[Revision tracking records]
________________________

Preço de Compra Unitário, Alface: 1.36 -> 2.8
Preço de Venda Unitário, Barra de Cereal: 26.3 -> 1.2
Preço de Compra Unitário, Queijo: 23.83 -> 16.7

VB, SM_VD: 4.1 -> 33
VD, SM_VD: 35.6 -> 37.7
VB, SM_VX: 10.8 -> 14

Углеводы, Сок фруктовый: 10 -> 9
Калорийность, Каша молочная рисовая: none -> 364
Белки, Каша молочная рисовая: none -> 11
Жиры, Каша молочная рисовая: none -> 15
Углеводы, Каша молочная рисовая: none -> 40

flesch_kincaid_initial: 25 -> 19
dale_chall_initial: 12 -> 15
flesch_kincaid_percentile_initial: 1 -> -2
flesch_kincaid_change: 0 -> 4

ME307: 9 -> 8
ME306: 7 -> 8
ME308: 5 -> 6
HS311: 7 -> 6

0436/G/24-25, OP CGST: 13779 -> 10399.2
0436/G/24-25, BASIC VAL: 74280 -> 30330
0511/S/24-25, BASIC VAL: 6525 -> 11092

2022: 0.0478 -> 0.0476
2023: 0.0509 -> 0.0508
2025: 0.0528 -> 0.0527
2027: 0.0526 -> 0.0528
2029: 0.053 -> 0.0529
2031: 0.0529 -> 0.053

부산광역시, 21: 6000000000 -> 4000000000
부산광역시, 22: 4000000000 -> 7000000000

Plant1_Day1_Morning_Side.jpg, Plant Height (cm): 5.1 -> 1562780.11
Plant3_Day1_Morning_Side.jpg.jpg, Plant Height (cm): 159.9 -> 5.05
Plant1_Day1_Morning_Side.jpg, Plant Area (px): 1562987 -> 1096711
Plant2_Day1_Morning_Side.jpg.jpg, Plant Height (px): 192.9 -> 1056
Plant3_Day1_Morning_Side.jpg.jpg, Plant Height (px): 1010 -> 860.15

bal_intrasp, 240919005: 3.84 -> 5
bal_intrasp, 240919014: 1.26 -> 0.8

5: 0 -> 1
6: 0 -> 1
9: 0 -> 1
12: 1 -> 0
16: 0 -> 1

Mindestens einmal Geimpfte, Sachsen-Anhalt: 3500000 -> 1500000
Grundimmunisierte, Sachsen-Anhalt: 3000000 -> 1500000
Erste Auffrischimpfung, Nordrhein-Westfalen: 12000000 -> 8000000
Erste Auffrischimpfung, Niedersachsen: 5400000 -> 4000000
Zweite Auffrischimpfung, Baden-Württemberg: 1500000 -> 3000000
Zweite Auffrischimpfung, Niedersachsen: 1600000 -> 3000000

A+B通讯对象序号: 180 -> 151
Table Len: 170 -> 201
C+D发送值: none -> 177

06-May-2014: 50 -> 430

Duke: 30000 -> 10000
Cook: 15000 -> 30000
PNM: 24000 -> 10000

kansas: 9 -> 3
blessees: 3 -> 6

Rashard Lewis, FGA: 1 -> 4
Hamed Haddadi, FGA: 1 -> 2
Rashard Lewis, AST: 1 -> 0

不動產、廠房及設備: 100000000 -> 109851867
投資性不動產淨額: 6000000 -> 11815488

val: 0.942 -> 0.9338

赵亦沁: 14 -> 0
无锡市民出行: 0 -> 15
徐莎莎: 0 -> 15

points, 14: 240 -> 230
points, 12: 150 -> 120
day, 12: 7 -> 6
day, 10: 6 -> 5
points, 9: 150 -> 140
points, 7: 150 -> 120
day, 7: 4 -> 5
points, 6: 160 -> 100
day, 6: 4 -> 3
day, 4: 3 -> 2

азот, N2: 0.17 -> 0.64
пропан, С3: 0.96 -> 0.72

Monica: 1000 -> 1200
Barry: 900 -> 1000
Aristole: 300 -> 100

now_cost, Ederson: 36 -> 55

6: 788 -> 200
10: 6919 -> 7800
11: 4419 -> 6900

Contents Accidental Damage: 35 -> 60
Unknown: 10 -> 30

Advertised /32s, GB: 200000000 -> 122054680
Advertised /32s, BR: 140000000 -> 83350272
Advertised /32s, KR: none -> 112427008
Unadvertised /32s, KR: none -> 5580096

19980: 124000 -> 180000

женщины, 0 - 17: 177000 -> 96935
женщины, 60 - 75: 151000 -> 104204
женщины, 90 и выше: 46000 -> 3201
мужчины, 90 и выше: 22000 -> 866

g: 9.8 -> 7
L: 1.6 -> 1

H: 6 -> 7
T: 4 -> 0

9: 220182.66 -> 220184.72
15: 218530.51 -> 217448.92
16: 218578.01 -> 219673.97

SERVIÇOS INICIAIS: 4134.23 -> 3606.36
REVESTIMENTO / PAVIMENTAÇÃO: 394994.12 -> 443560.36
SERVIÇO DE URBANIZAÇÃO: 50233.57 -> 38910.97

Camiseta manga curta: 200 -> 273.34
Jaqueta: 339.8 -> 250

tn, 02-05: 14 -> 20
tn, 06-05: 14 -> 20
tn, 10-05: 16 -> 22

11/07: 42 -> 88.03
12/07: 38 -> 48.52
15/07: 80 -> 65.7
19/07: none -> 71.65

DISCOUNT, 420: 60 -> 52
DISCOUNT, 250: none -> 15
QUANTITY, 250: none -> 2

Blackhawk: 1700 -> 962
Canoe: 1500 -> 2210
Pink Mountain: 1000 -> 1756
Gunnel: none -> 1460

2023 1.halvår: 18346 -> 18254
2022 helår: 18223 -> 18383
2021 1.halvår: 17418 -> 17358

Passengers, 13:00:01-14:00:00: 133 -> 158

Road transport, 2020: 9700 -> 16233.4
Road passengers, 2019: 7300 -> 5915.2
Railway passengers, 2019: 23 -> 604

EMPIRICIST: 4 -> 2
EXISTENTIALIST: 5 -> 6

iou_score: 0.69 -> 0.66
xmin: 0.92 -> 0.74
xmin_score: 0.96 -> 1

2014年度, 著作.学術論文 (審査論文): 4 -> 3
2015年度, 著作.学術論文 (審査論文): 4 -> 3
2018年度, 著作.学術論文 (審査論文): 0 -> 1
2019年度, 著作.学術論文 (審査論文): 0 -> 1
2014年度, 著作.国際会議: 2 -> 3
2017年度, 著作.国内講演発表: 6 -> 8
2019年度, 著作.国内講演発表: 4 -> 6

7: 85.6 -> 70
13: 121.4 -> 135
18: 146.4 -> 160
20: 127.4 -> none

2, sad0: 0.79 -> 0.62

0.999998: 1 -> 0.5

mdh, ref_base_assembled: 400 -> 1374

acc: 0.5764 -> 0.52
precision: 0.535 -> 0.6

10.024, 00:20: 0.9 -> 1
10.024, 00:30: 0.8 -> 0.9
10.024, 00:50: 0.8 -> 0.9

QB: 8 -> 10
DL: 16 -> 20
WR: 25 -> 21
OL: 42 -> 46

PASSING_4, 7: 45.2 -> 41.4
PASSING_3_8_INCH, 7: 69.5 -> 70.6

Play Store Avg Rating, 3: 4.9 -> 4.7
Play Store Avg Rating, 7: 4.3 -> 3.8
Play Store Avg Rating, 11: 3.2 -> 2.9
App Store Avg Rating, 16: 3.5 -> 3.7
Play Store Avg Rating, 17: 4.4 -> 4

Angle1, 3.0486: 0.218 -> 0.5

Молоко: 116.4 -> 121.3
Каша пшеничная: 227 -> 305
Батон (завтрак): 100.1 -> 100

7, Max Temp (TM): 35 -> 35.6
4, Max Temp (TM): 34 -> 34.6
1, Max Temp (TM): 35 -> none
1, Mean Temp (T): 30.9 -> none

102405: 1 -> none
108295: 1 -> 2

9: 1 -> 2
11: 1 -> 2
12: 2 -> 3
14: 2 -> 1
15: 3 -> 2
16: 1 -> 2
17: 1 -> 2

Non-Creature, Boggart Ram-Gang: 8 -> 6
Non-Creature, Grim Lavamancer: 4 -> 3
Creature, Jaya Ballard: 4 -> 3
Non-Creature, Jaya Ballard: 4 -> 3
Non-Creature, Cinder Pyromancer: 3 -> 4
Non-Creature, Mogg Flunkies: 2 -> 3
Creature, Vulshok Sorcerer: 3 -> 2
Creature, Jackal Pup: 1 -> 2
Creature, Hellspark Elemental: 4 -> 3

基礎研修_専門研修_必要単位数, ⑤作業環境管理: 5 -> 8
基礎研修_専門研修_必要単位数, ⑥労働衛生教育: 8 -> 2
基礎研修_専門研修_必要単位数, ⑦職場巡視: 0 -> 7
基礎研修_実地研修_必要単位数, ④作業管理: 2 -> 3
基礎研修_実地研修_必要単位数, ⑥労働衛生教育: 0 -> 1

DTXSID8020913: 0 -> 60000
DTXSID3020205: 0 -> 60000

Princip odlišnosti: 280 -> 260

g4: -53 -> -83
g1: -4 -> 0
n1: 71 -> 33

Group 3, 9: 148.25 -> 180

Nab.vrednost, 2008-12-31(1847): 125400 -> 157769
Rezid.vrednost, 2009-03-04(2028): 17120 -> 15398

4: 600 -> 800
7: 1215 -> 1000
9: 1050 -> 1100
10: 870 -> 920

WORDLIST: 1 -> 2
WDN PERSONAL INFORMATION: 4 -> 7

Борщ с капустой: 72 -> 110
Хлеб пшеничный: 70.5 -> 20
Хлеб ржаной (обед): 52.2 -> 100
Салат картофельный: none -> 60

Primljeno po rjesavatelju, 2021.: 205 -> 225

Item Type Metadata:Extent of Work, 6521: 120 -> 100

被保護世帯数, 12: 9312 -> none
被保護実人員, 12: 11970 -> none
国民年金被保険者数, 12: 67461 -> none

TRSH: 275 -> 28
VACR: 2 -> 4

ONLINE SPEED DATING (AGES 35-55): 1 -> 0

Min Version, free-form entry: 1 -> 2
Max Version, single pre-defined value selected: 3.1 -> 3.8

________________________

## [Problem requirements]
Quote the data above verbatim from its first line to the line that includes "Углеводы, Сок фруктовый: 10 -> 9", with both boundary lines retained.

## [Solution for this problem]
Preço de Compra Unitário, Alface: 1.36 -> 2.8
Preço de Venda Unitário, Barra de Cereal: 26.3 -> 1.2
Preço de Compra Unitário, Queijo: 23.83 -> 16.7

VB, SM_VD: 4.1 -> 33
VD, SM_VD: 35.6 -> 37.7
VB, SM_VX: 10.8 -> 14

Углеводы, Сок фруктовый: 10 -> 9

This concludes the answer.